ACTIVITY: Copy the records from the start through the line that contains "parsed: 1150 kPa", and replace "pressure gauge" with "manometer" while leaving everything else unchanged.

Dataset excerpts:

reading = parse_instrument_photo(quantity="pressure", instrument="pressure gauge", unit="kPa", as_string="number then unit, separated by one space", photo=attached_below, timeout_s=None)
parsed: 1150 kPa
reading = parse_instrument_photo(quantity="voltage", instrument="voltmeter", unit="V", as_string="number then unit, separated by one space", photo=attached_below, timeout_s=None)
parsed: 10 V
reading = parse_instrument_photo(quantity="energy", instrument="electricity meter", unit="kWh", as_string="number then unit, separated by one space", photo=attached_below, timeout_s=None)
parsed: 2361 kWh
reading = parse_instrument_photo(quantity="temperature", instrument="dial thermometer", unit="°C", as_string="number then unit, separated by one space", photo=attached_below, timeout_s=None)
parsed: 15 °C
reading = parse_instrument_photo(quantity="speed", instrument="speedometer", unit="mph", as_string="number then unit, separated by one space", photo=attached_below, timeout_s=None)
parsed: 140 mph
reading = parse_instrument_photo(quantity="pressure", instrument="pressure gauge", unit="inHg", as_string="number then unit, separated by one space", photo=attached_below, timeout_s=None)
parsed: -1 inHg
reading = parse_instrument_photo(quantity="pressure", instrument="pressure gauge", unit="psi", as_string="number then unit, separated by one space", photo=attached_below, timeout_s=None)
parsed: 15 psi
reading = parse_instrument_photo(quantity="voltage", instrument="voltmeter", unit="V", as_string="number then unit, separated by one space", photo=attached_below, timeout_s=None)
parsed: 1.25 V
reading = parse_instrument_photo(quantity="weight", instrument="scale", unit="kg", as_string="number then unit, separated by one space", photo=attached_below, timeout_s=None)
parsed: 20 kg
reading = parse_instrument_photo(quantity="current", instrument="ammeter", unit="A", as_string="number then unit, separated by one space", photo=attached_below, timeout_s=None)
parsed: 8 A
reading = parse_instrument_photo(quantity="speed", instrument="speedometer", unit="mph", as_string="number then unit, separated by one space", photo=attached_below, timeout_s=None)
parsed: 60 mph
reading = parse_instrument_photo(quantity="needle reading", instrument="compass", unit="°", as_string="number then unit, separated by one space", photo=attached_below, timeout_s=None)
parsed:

TASK ANSWER:
reading = parse_instrument_photo(quantity="pressure", instrument="manometer", unit="kPa", as_string="number then unit, separated by one space", photo=attached_below, timeout_s=None)
parsed: 1150 kPa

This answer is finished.